There is shown in FIG. 1 an embodiment of the invention suitable for use along a highway or other traffic thoroughfare. Only a linear section of the device is shown, it being understood that it is to be extended in the direction of its major axis as far as is desired. The structure comprises an acoustically opaque base portion of earth-fill, concrete, or other suitable material formed into an upwardly sloping or vertical wall. A plurality of pickets or the like are supported by, and extend upwardly from base 1. Exemplary pickets are identified at 2 and 3, it being understood that all may be of identical configuration. The lower ends of the pickets (2-3) may be embedded within the base 1 by concrete portion 4 where the base 1 comprises an earthwork. A uniform spacing is provided between adjacent pickets, and the interstitial dimension may be that previously mentioned by way of example. It should be further understood that the interstices may be perforations, or circular apertures, or openings having a geometry other than the V-shape provided by the pickets shown. The essential characteristic of the upper portion of the structure (as viewed in FIG. 1) is that it have a zone of acoustic transparency having a gradient.
There is shown in FIG. 2 a second embodiment of the invention of the "flow duct" type. Here the earth base 5 carries a compacted gravel cover portion 6 upon which rests a plurality of spaced-apart splitters such as indicated at 7 and 8. The base-end of splitters 7 and 8 may be secured to concrete foundations 9 and 10. Again, the height and center-to-center spacing of splitters 7 and 8 may be in accordance with the previously discussed example.

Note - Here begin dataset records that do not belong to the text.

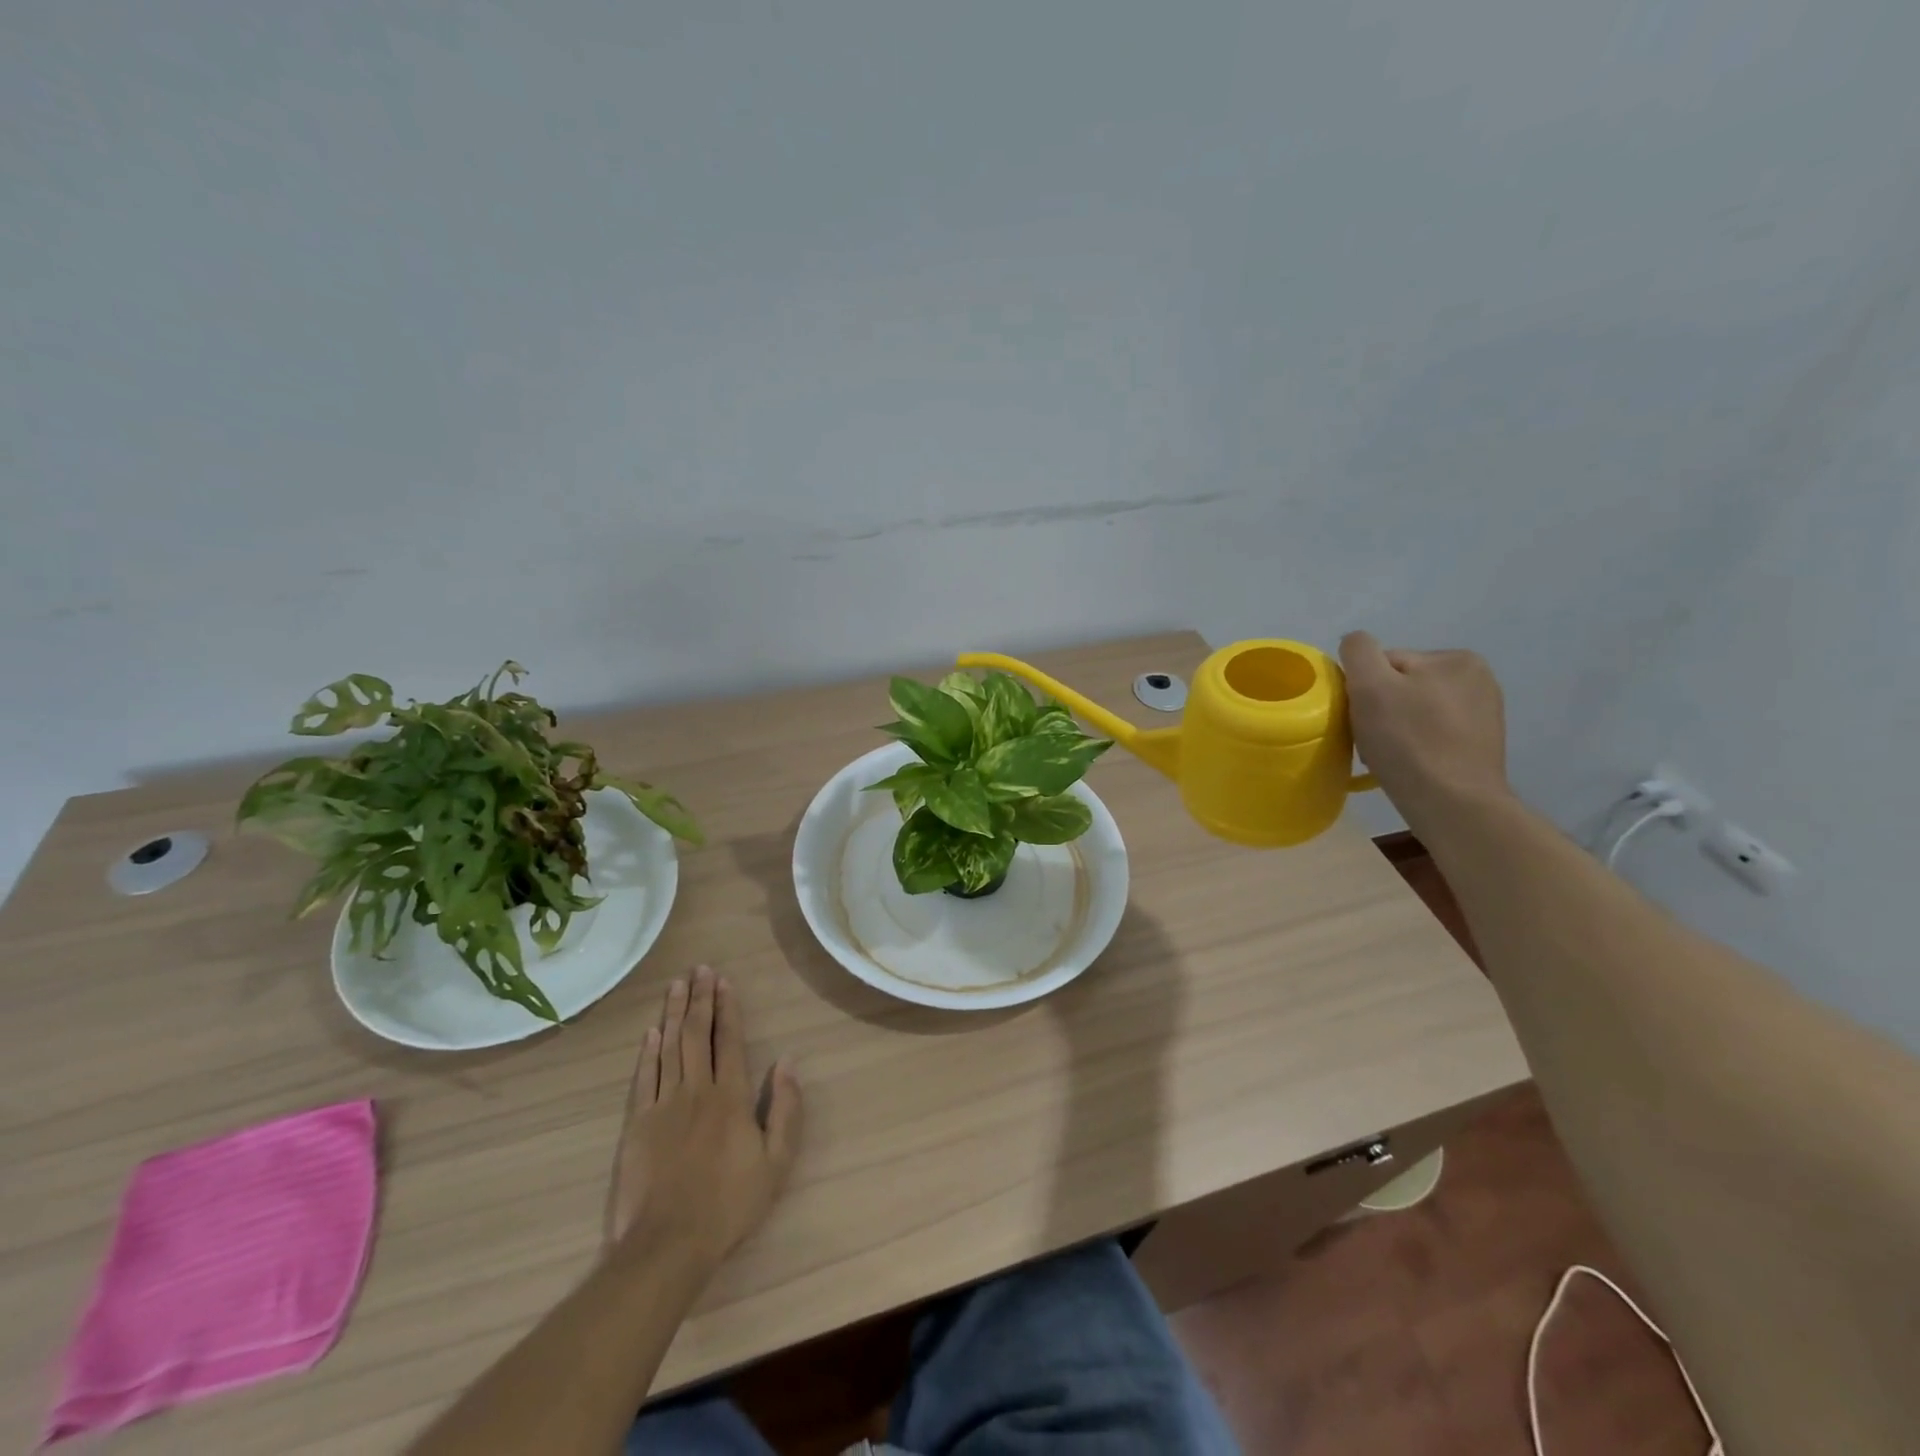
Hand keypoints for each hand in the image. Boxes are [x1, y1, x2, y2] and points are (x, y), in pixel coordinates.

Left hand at [607, 966, 802, 1266]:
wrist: (668, 1245)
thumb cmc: (729, 1204)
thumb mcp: (776, 1163)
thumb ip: (785, 1109)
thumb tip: (788, 1062)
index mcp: (730, 1097)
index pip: (728, 1040)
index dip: (727, 1008)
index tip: (724, 980)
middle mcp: (696, 1090)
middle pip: (696, 1035)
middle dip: (700, 999)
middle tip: (699, 969)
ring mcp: (663, 1105)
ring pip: (668, 1047)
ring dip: (673, 1013)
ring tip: (677, 985)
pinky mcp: (637, 1124)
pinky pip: (644, 1077)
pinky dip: (647, 1052)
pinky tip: (651, 1032)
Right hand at [1339, 632, 1511, 828]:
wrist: (1453, 804)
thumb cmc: (1408, 742)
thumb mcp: (1371, 686)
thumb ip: (1359, 651)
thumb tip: (1355, 642)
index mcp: (1456, 658)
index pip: (1387, 663)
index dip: (1364, 689)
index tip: (1360, 718)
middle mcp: (1478, 679)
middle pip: (1401, 686)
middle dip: (1380, 710)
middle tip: (1370, 741)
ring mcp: (1483, 714)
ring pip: (1414, 711)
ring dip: (1394, 729)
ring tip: (1387, 756)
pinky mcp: (1480, 745)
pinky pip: (1432, 734)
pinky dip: (1414, 745)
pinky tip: (1408, 764)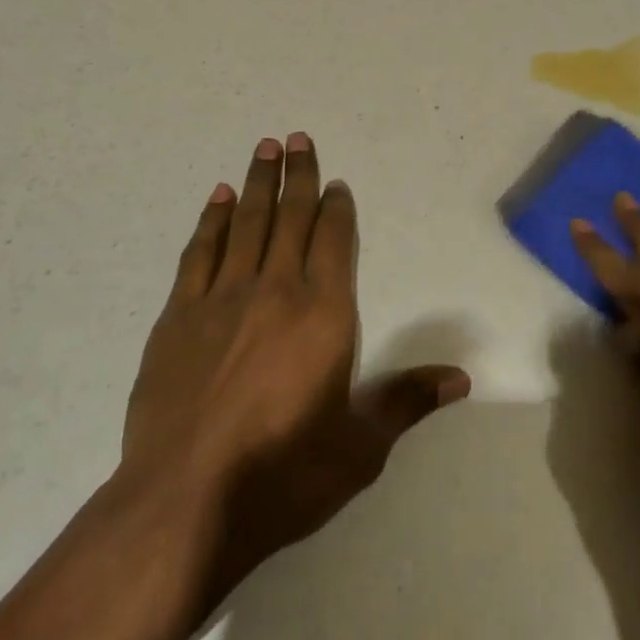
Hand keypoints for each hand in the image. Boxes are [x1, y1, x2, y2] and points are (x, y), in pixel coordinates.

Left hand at [118, 133, 470, 608]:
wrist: (184, 502)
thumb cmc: (283, 475)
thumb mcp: (360, 448)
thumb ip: (407, 402)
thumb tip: (460, 378)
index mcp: (324, 314)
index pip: (334, 242)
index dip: (337, 208)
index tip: (336, 183)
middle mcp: (276, 290)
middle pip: (291, 218)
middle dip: (298, 175)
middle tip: (297, 137)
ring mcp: (222, 298)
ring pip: (247, 223)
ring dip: (258, 183)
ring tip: (265, 148)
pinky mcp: (179, 315)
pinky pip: (200, 252)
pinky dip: (212, 219)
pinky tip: (220, 198)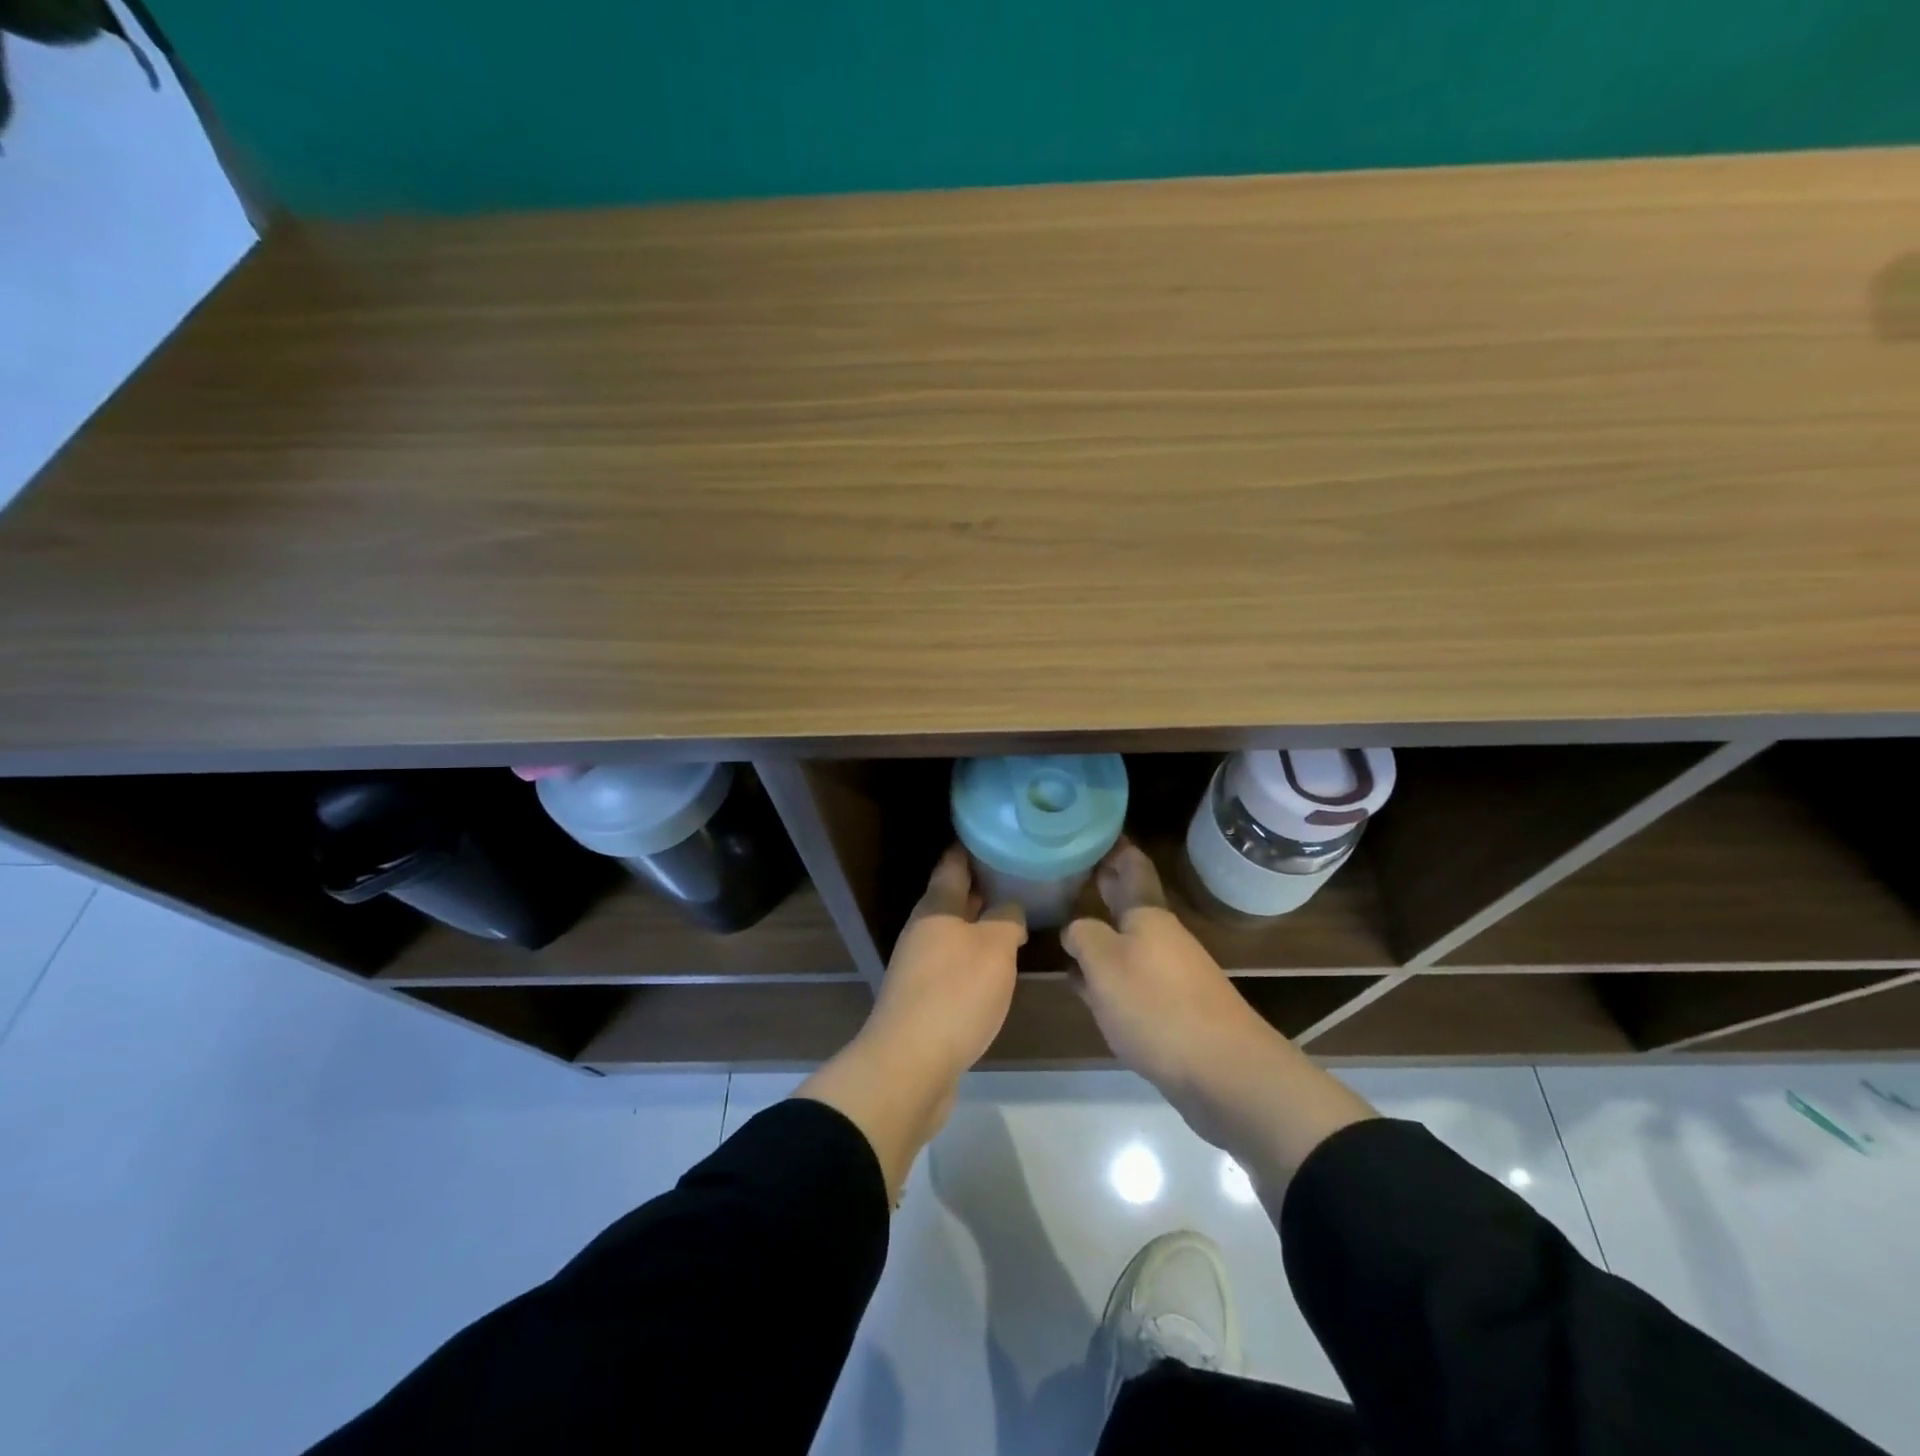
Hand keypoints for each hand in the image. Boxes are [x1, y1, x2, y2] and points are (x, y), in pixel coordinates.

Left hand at [797, 847, 1025, 1197]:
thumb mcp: (994, 948)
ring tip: (1016, 916)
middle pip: (953, 897)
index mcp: (937, 908)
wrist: (911, 1064)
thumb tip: (1009, 908)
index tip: (994, 833)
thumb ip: (1006, 920)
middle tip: (1018, 873)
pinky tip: (998, 965)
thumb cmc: (955, 994)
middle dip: (982, 885)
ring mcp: (920, 965)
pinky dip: (976, 957)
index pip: (953, 863)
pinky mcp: (925, 998)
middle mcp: (924, 930)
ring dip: (981, 923)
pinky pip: (955, 964)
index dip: (971, 846)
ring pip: (955, 932)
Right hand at [1062, 841, 1282, 1128]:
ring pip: (1128, 941)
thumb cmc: (1157, 1006)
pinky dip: (1109, 973)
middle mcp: (1162, 937)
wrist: (1224, 1072)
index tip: (1092, 830)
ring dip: (1102, 932)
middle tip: (1072, 869)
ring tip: (1067, 926)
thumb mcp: (1104, 964)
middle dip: (1104, 886)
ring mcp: (1171, 973)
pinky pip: (1133, 978)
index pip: (1132, 866)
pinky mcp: (1173, 1009)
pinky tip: (1087, 986)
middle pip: (1129, 903)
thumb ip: (1083, 937)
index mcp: (1148, 915)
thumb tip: (1077, 930)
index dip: (1114, 847)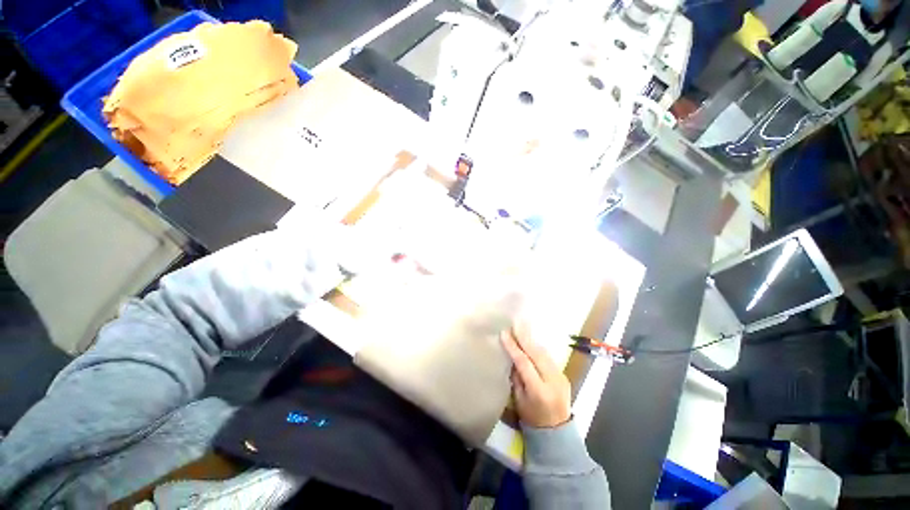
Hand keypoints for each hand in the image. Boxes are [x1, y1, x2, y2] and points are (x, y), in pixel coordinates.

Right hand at [501, 323, 570, 427]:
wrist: (557, 431)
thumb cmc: (532, 417)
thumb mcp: (519, 400)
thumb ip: (516, 377)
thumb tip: (512, 356)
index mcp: (538, 391)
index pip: (524, 363)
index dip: (513, 347)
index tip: (504, 333)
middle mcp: (552, 381)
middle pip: (537, 354)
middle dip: (524, 337)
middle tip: (515, 323)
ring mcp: (561, 377)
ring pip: (544, 353)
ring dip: (532, 340)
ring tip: (522, 327)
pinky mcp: (563, 374)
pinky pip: (549, 357)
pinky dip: (538, 348)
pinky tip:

The planar surfaces of the pickets or splitters should be faced with an acoustically absorptive (viz., non-reflective) material. There is shown in FIG. 3 a cross section of a picket 11 which is provided with an absorptive facing 12 on the side directed towards the sound source. Metallic felt or other suitable material may be used as the facing 12, and may, if desired, be applied to all exposed surfaces.
The foregoing is considered as illustrative only of the principles of the invention. Further, since numerous modifications and changes will readily be apparent to those versed in the art, it is not desired to limit the invention to the exact construction and operation shown and described.